For conda-forge it’s a little less complicated: there’s dedicated handling for NumPy in build-time and runtime dependencies, so typically this is enough (see here for docs):

  - numpy
  - {{ pin_compatible('numpy') }}


pip has --no-use-pep517 and --no-build-isolation flags that may ignore pyproject.toml or treat it differently - if users use those flags, they are responsible for installing the correct build dependencies themselves.

conda will always use -no-build-isolation; dependencies for conda builds are given in the conda recipe (meta.yaml), the ones in pyproject.toml have no effect.

Please do not use setup_requires (it is deprecated and may invoke easy_install).

Because for NumPy you have to care about ABI compatibility, you specify the version with == to the lowest supported version. For your other build dependencies you can probably be looser, however it’s still important to set lower and upper bounds for each dependency. It’s fine to specify either a range or a specific version for a dependency like wheel or setuptools. It’s recommended to set the upper bound of the range to the latest already released version of wheel and setuptools - this prevents future releases from breaking your packages on PyPI.

Runtime dependency & version ranges

NumPy itself and many core scientific Python packages have agreed on a schedule for dropping support for old Python and NumPy versions: NEP 29 — Recommend Python and NumPy version support as a community policy standard. We recommend all packages depending on NumPy to follow the recommendations in NEP 29.

For run-time dependencies, you specify the range of versions in install_requires in (assuming you use numpy.distutils or setuptools to build). Getting the upper bound right for NumPy is slightly tricky. If we don’t set any bound, a too-new version will be pulled in a few years down the line, and NumPy may have deprecated and removed some API that your package depended on by then. On the other hand if you set the upper bound to the newest already-released version, then as soon as a new NumPy version is released there will be no matching version of your package that works with it.

What to do here depends on your release frequency. Given that NumPy releases come in a 6-monthly cadence and that features that get deprecated in NumPy should stay around for another two releases, a good upper bound is <1.(xx+3).0 - where xx is the minor version of the latest already-released NumPy. This is safe to do if you release at least once a year.
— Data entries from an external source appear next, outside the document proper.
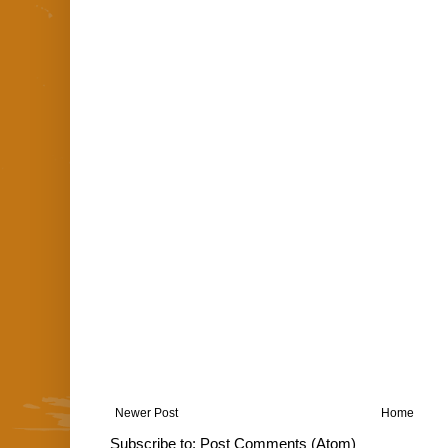
Newer Post
Home
Subscribe to:
Post Comments (Atom)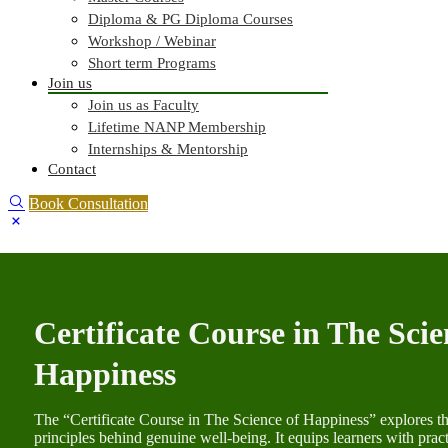
Diploma & PG Diploma Courses
Workshop / Webinar
Short term Programs
Join us
Join us as Faculty
Lifetime NANP Membership
Internships & Mentorship
Contact
Book Consultation
Certificate Course in The Scie
Happiness
The “Certificate Course in The Science of Happiness” explores th
principles behind genuine well-being. It equips learners with practic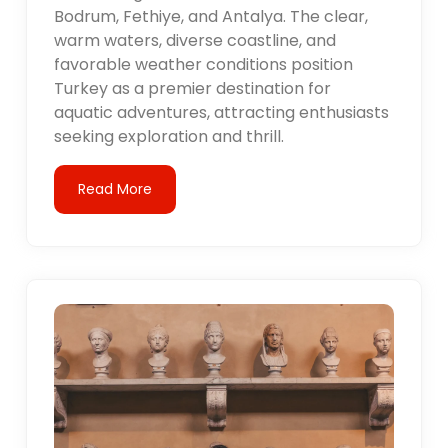
Bodrum, Fethiye, and Antalya. The clear,
warm waters, diverse coastline, and
favorable weather conditions position
Turkey as a premier destination for
aquatic adventures, attracting enthusiasts
seeking exploration and thrill.
Read More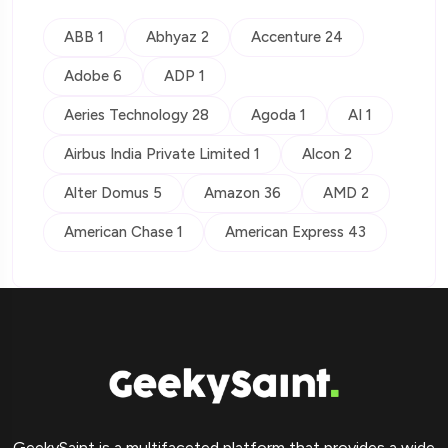
ABB 1
Abhyaz 2
Accenture 24
Adobe 6
ADP 1
Aeries Technology 28
Agoda 1
AI 1
Airbus India Private Limited 1
Alcon 2
Alter Domus 5
Amazon 36
AMD 2
American Chase 1
American Express 43
GeekySaint is a multifaceted platform that provides a wide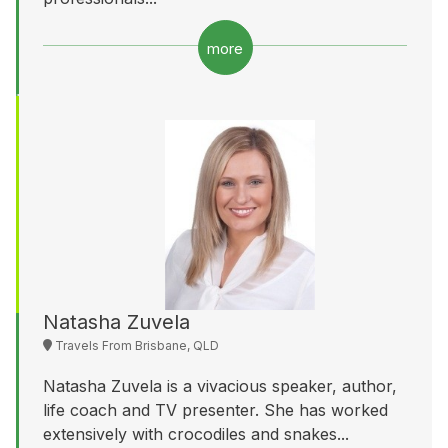
more
Natasha Zuvela
Travels From Brisbane, QLD
Natasha Zuvela is a vivacious speaker, author,
life coach and TV presenter. She has worked
extensively with crocodiles and snakes...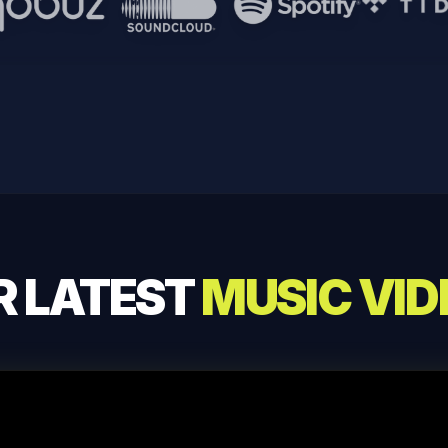
Qobuz
Soundcloud
Spotify
Tidal
R LATEST
MUSIC VID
If your own releases are much less frequent, you may set the upper bound a little further into the future - this is a trade-off between a future NumPy version _maybe_ removing something you rely on, and the upper bound being exceeded which _may_ lead to your package being hard to install in combination with other packages relying on the latest NumPy.


SciPy has more documentation on how it builds wheels and deals with its build-time and runtime dependencies here.

NumPy and SciPy wheel build CI may also be useful as a reference, it can be found here for NumPy and here for SciPy.